TEXT SECTION >>

──────────

Let’s start with its premise.  In a storm, a man gets thrown on the beach of a faraway island.  He tries to get away from the island on a flimsy raft, but each time, the raft is destroyed by some unseen living force from below. On his third try, he sees that it’s a huge red turtle.

Back on the island, he is still seething when he sees the turtle climb on the beach. In a fury, the man grabs a bamboo stick and bangs the turtle on its head, turns it over on its back and lets it die. Once the turtle is dead, it turns into a beautiful sleeping woman, who eventually wakes up to have sex with the man and bear him a child. 

At this point in the film, you understand that this semi-realistic depiction of the man and the island is actually an aspiring metaphor for coupledom. One thing you should know about me – I love metaphors.  They are short-cuts to a deeper meaning of life events, and they can be understood on the intuitive level, bypassing the rationale of a logical mind.

The director’s (Michael Dudok de Wit) Oscar-winning short, “Father and Daughter” is one of the finest examples of such an approach – the story about a daughter's life-long waiting for her father touched my deepest emotions without me understanding how it got there. “The Red Turtle”, on the other hand, left me emotionally uninvolved. Maybe because putting most of the story weight on a metaphor doesn't work in a feature length format?  A 90 minute film requires some connection between its audience and the film's characters. Watching "The Red Turtle" I was given no slightest idea about the psychology or motivations of the main character. I couldn’t feel for the man, because I didn’t know who he was, nor where he was coming from, so I was unsympathetic to his attempts to get away from the island. His hitting the turtle turned me off completely. When the metaphor finally revealed itself I was cold to its charms. 

On the other hand I noted a tension between the film being a fairy-tale metaphor with surreal elements (a dead turtle turns into a woman) and its aspirations be realistic. The tension became obvious to me when the man and the turtle-woman started to live together and had only one child. One would realistically expect that a man and a woman living on a deserted island without contraceptives would have at least 12 - 16 offspring. "Did they have sex only once?" - I couldn't help but ponder. "Or he is pulling out?" But that thought was a distraction, caused by the film's desire to ground the metaphor in physical reality. 

It was obvious that the artists did a thorough visual research on plants and animals, but I wished for more surreal images, characters and environments. The attempts to realistically translate the beauty of an exotic island into 2-D images fell flat on me. 2-D animation will never be as good as amazing National Geographic documentary footage, or the animated 3-D depiction of the Amazon rain forest in “Rio”.  To try to achieve that in 2-D is, in my opinion, futile and ridiculous. It also distracted from what the film really was - a metaphor. 2-D is better at something else. Early in the film, the man had three short dreams – each of them surreal, imaginative, symbolic, moody and powerful. It charged me with the hope of what the film could be, but the man always woke up and we were back on the island that was trying to imitate 3-D. 

Effectively, "The Red Turtle" uses no dialogue, it is one of the film's strengths. I love when ideas can be communicated without language. I also found using shadows very effective.

──────────

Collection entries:
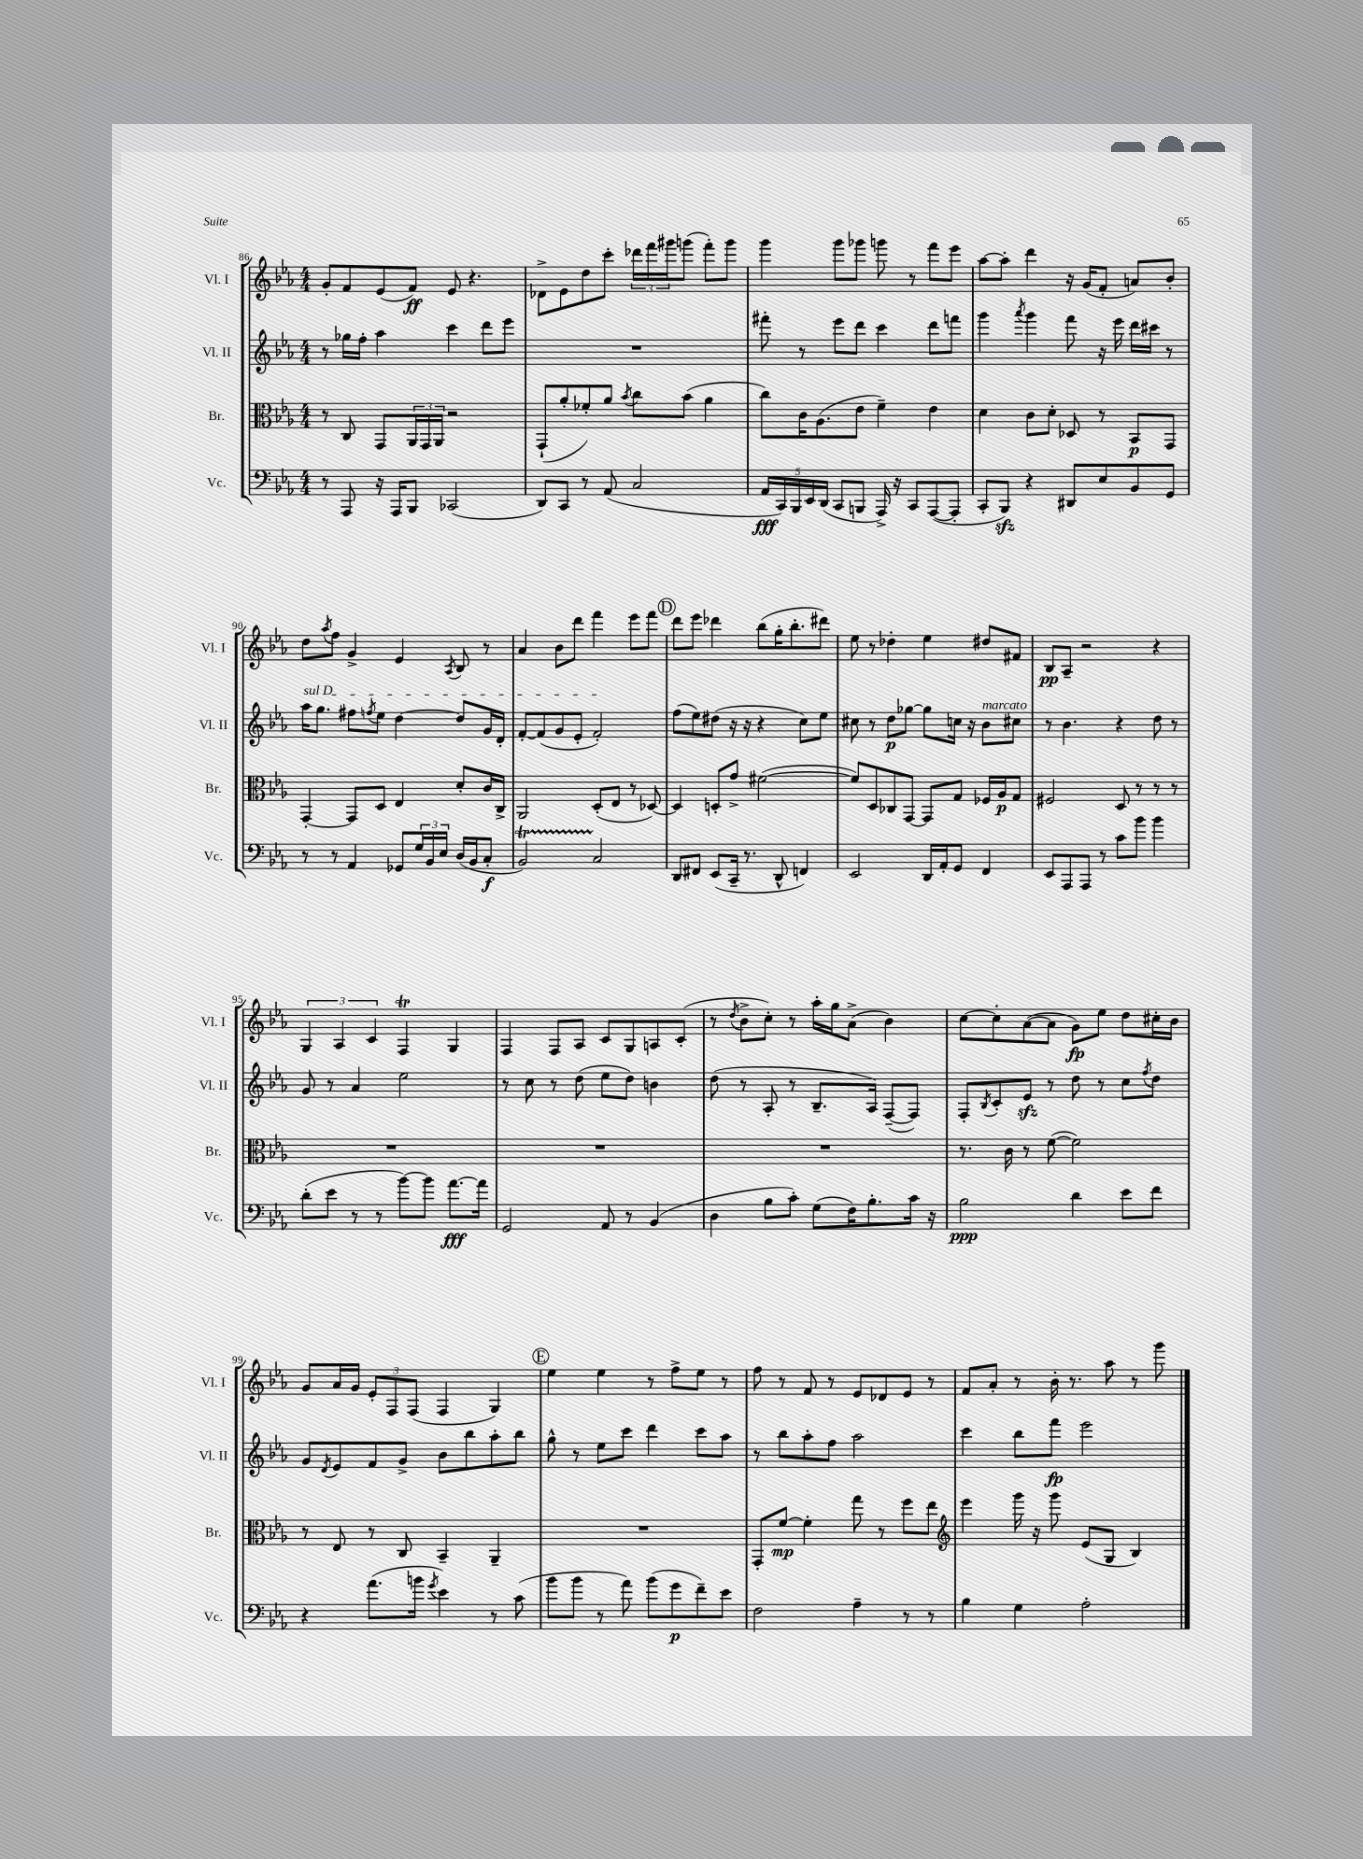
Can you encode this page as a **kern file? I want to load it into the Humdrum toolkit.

**kern	**dynam	**kern	**dynam	**kern	**dynam	**kern	**dynam
*part4	*part4	*part3	*part3	*part2	*part2	*part1	*part1
*staff4	*staff4	*staff3	*staff3	*staff2	*staff2	*staff1	*staff1
*I"Vc.	*	*I"Br.	*	*I"Vl. II	*	*I"Vl. I	*
*I'Vc.	*	*I'Br.	*	*I'Vl. II	*	*I'Vl. I	*
*clefF4	*	*clefC3	*	*clefG2	*	*clefG2	*
*k[b-e-a-]	*	*k[b-e-a-]	*	*k[b-e-a-]	*	*k[b-e-a-]	*
*M4/4	*	*M4/4	*	*M4/4	*	*M4/4	*
=86	=86	=86	=86	=86	=86	=86	=86
8r	.	8r	.	8r	.	8g'/L	.
8AAA-/	.	8C/	.	16gg-X\LL	.	8f/	.
.	.	.	.	16ff'\JJ	.	.	.
16r	.	8GG/L	.	4aa-\	.	(8e-/	.
16AAA-/KL	.	.	.	.	.	.	.
8BBB-/J	.	24AA-/L	.	.	.	8f/J)	ff
.	.	24GG/	.	.	.	.	.
.	.	24AA-/JJ	.	.	.	.	.
(2CC-X/	.	2r	.	4ccc\	.	8e-/	.
.	.	.	.	.	.	4.r	.
.	.	.	.	8ddd\L	.	.	.
.	.	.	.	8eee-\J	.	.	.
=87	=87	=87	=87	=87	=87	=87	=87
8DD/L)	.	(8GG`/L	.	1r	.	8d-X^\L	.
8CC/J	.	8a-'/	.	.	.	8e-\	.
8r	.	8f-X'/)	.	.	.	8dd\	.
(8AA-/	.	8a-/J	.	.	.	8ccc'\J	.
.	.	8qb-/	.	.	.	.	.
2C/	.	8cc\L	.	.	.	24ddd-X\LL	.
.	.	.	.	.	.	24fff\	.
.	.	.	.	.	.	24ggg#X\J	.
.	.	(8b-\J	.	.	.	(8gggn\J	.
.	.	4a-\	.	.	.	8fff'\L)	.
.	.	.	.	.	.	8ggg\J	.
=88	=88	=88	=88	=88	=88	=88	=88
20AA-/LL	fff	8cc\L)	.	8fff#X'\	.	4ggg\	.
20CC/)	.	.	.	.	.	.	.
20BBB-/	.	.	.	.	.	.	.
.	.	16c\K	.	8r	.	.	.
20EE-/	.	.	.	.	.	.	.
.	.	(8.A-\	.	.	.	.	.
(20DD/JJ	.	.	.	.	.	.	.
8CC/L	.	.	.	8eee-\L	.	8ggg\L	.
8BBBn/J	.	8e-\J	.	8ddd\J	.	8ggg-X\J	.
16AAA-^/)	.	4f~\)	.	4ccc\	.	8gggn\	.
16r	.	.	.	.	.	.	.
8CC/L	.	.	.	.	.	8r	.
([8AAA-/	.	4e-\	.	8ddd\L	.	8fff\L	.
8AAA-'/J]	.	.	.	8fffn\J	.	8eee-\J	.
=89	=89	=89	=89	=89	=89	=89	=89
8CC'/L	.	4d\	.	4ggg\	.	[8aa-\L	.
8BBB-zz/J)	.	.	.	.	.	8aa-'\J]	.
.	.	.	.	8qaaa-/	.	.	.
4r	.	8c\L	.	4ggg\	.	4ddd\	.
.	.	8d'\J	.	.	.	.	.
8DD#X/L	.	8D-X/	.	8fff\	.	16r	.
.	.	.	.	.	.	(16g/KL	.
8E-/	.	8r	.	16r	.	8f'/J	.
.	.	.	.	16eee-\	.	.	.
8BB-/	.	8BB-/L	p	16ddd\LL	.	8an/L)	.
.	.	.	.	16ccc#X\JJ	.	.	.
8GG/J	.	8GG/J	.	8r	.	8b-'/J	.
!!LO:LB:g=z
=90	=90	=90	=90	=90	=90	=90	=90
!	!	!	!	!LO:TX:a:i:t=sul D	!	!	!
8r	.	[4GG'/	.	16aa-\KL	.	8dd\L	.
.	.	.	.	8.gg\J	.	.	.
.	.	.	.	.	.	8qaa-/	.
8r	.	.	.	.	.	8ff\J	.
4AA-/	.	8GG/L]	.	8ff#X\L	.	4g^/	.
.	.	.	.	8qffn/	.	.	.
.	.	8D/J	.	8ee-\J	.	.	.
8GG-X/L	.	4E-/	.	[4dd\	.	4e-/	.
24G/L	.	.	.	.	.	.	.
24BB-/	.	.	.	.	.	.	.
24E-/JJ	.	.	.	.	.	.	.
.	.	.	.	.	.	8qA-/	.
(16D/LL	.	8d'/L	.	8dd/L]	.	8B-/	.
16BB-/J	.	.	.	.	.	.	.
8C'/J	f	16c/L	.	16g/L	.	8r	.
.	.	16C^/JJ	.	16d'/JJ	.	.	.
=91	=91	=91	=91	=91	=91	=91	=91
2BB-T/)	.	2AA-/	.	[8f'/L	.	4a-/	.
.	.	.	.	(8f/]	.	.	.
.	.	.	.	8g/	.	8b-\L	.
.	.	.	.	8e-'/J	.	8ddd\J	.
2C/	.	(8D'/L	.	2f'/)	.	4fff\	.
.	.	8E-/J	.	.	.	.	.
.	.	8r	.	.	.	8eee-\L	.
.	.	[8D-X/)	.	.	.	8fff\J	.
!!LO:REH:place=s1:t=D
=92	=92	=92	=92	=92	=92	=92	=92
8DD/L	.	4D-/]	.	(8ff\L	.	8ddd\L	.
8FF#X/J	.	.	.	8ee-\)	.	8eee-\J	.
(8EE-/L	.	8Dn'/L	.	(8dd#X\J	.	4ddd-X\	.
16CC~/Jk	.	8g^/J	.	16r	.	.	.
8.r	.	.	.	16r	.	.	.
.	.	([2f#X\	.	4r	.	(8bb-\L	.
8DD^^/	.	.	.	.	.	16gg'\K	.
.	.	.	.	.	.	8.bb-'\	.
4FFn/)	.	.	.	8cc\L)	.	.	.
.	.	.	.	8ee-\J	.	8ddd#X\J)	.
=93	=93	=93	=93	=93	=93	=93	=93
2EE-/	.	8f#/L])	.	8cc#X\	.	8ee-\	.
.	.	8D/	.	8r	.	8r	.
.	.	8C-X/	.	8dd\L	p	4dd-X'\	.
.	.	[8GG/J	.	[8gg-X\J	.	.	.
16DD/LL	.	8GG/L]	.	8gg-\L]	.	4ee-\	.
16AA-'/J	.	.	.	.	.	.	.
8GG/J	.	8G/J	.	16ccn\Jk	.	.	.
.	.	.	.	16r	.	.	.
!	!	!	!	!LO:TX:a:i:t=marcato	!	!	!
4FF/	.	16F-X/LL	.	8b-\L	.	8dd#X/L	.
.	.	16A-/J	p	.	.	.	.
.	.	8G/J	.	8cc#X\J	.	8f#X/J	.
=94	=94	=94	=94	=94	=94	=94	=94
8EE-/L	.	2F#X/	.	8r	.	8B-/L	pp
8AAA-/	.	.	.	4.b-\	.	8A-~/J	.
8AAA-/J	.	.	.	.	.	2r	.
8r	.	.	.	.	.	.	.
8c\L	.	8D/	.	4r	.	.	.
8b-\J	.	8r	.	.	.	.	.
4b-\	.	8r	.	8dd\	.	4r	.
.	.	8r	.	8r	.	.	.
!!LO:LB:g=z
=95	=95	=95	=95	=95	=95	=95	=95
(8d'\L	.	1r	.	8g/	.	6G/	.
8e-\J	.	.	.	8r	.	.	.
.	.	.	.	.	.	6A-/	.
8r	.	.	.	4a-/	.	.	.
.	.	.	.	.	.	6c/	.
8r	.	.	.	.	.	.	.
[8b-\L)	.	.	.	2ee-\	.	4FT/	.
8b-\J]	.	.	.	.	.	.	.
[8.a-\L	fff	.	.	.	.	4G/	.
16a-\Jk]	.	.	.	.	.	.	.
=96	=96	=96	=96	=96	=96	=96	=96
2GG/	.	1r	.	8r	.	4F/	.
.	.	.	.	8cc\	.	.	.
.	.	.	.	8r	.	8F/L	.
.	.	.	.	(8dd\	.	8A-/J	.
8AA-/	.	.	.	8ee-\L	.	8c/L	.
8r	.	.	.	8dd\J)	.	8G/	.
(4BB-/	.	.	.	4bn\	.	8An/	.
.	.	.	.	.	.	(8c'/J	.
=97	=97	=97	=97	=97	=97	=97	=97
4D\	.	1r	.	(8dd\	.	8r	.
.	.	.	.	.	.	8qdd/	.
.	.	.	.	8r	.	8b-^\L	.
8B-\L	.	.	.	8A-'/	.	8cc'\J)	.
8c'\J)	.	.	.	8r	.	8r	.
(8G\L	.	.	.	8.B-~/L	.	16aa-'\LL	.
.	.	.	.	.	.	16gg\J	.
16F\K)	.	.	.	.	.	(8a-^\J	.
8.B-'\	.	.	.	16A-/Jk)	.	.	.
.	.	.	.	([8F~/L	.	4b-\)	.
16c\Jk	.	.	.	8F/J])	.	.	.
16r	.	.	.	.	.	.	.
=98	=98	=98	=98	=98	=98	=98	=98
2B-\	ppp	8.r	.	8F'/L	.	[8cc\L	.
.	.	.	.	8qB-/	.	.	.
.	.	.	.	8c'/	.	8cc'\]	.
.	.	16c\	.	.	.	.	.
.	.	8r	.	8e-zz/J	.	([8a-\	.
.	.	([8f\	.	8r	.	8a-\J]	.
4d\	.	2f\])	.	8dd\	.	8g\L)	fp
.	.	.	.	8r	.	8ee-\J	.
8e-\L	.	.	.	8cc\L	.	8dd\L	.
.	.	.	.	8qff/	.	.	.
8f\J	.	.	.	8dd\J	.	16cc#X'\L	.
.	.	.	.	.	.	16b-\JJ	.
!!LO:LB:g=z
=99	=99	=99	=99	=99	=99	=99	=99
4r	.	8r	.	8g/L	.	8g/L	.
.	.	.	.	8qd/	.	.	.
.	.	8E-/	.	8e-/	.	16a-/L	.
.	.	.	.	.	.	16g/JJ	.
(8.a-\L	.	8r	.	8f/	.	12e-'/L	.
.	.	.	.	.	.	12F/	.
.	.	8C/	.	8g^/J	.	.	.
.	.	.	.	.	.	(12F/J	.
16bn\Jk	.	.	.	.	.	.	.
8qg/	.	.	.	.	.	.	.
4e-\)	.	4BB-~/	.	8b-\L	.	4F/	.
.	.	.	.	8bb-\	.	.	.
8r	.	4AA-~/	.	8aa-'\	.	4G/)	.
(8c\	.	.	.	8bb-\J	.	.	.
!!LO:REH:place=s1:t=E
=100	=100	=100	=100	=100	=100	=100	=100
8b-\L	.	1r	.	8gg^^\	.	4ee-\	.
8b-\J	.	.	.	8r	.	.	.
8r	.	.	.	8ee-\L	.	4ee-\	.
8a-\)	.	.	.	8ccc\J	.	.	.
(8b-\L	.	.	.	4ddd\	.	8r	.
8g\	p	.	.	.	.	8ff^\L	.
8f~\)	.	.	.	8ccc\L	.	8ee-\J	.
8e-\J	.	.	.	8aa-\J	.	8r	.
=101	=101	=101	=101	=101	=101	=101	=101
2F\	.	8GG'/L	.	8r	.	8ff\	.
.	.	[8f/J	mp	8bb-\L	.	8r	.
.	.	4f'\]	.	8aa-'\	.	8f/	.
.	.	.	.	8ff\J	.	8r	.
4A-~\	.	8gg\	.	2aa-\	.	8e-/L	.
.	.	8r	.	.	.	8d-X/	.
8r	.	8ff\L	.	.	.	8e-/J	.
8r	.	8ee-\J	.	.	.	8r	.
=102	=102	=102	=102	=102	=102	=102	=102
*	*	*clefG2	*	*	*	*	*
4B-\	.	4eee-\	.	4ccc\	.	8f/L	.
.	.	.	.	.	.	8a-'/J	.
4G\	.	16ggg\	.	8bb-\L	.	8r	.
.	.	16r	.	.	.	.	.
.	.	8ggg\	.	8fff\J	fp	16b-'\	.
.	.	.	.	.	.	8.r	.
2A-'\	.	(8e-/L	.	2eee-\	.	.	.
.	.	8G/J	.	.	.	8aa-\	.
.	.	4B-/)	.	.	.	8r	.
.	.	.	.	.	.	8ggg\	.
==	==	==	==	==	==	==	==
*-	*-	*-	*-	*-	*-	*-	*-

──────────

SHORT PROBLEM A >>
Duplicate the passage of the film review from "On the other hand I" up to and including "in physical reality.".
SHORT PROBLEM B >>
In the film review, what does the turtle turn into once it is dead?
The items have no role in this.

TASK SOLUTION A >>
On the other hand I noted a tension between the film being a fairy-tale metaphor with surreal elements (a dead turtle turns into a woman) and its aspirations be realistic. The tension became obvious to me when the man and the turtle-woman started to live together and had only one child. One would realistically expect that a man and a woman living on a deserted island without contraceptives would have at least 12 - 16 offspring. "Did they have sex only once?" - I couldn't help but ponder. "Or he is pulling out?" But that thought was a distraction, caused by the film's desire to ground the metaphor in physical reality.

TASK SOLUTION B >>
A beautiful sleeping woman.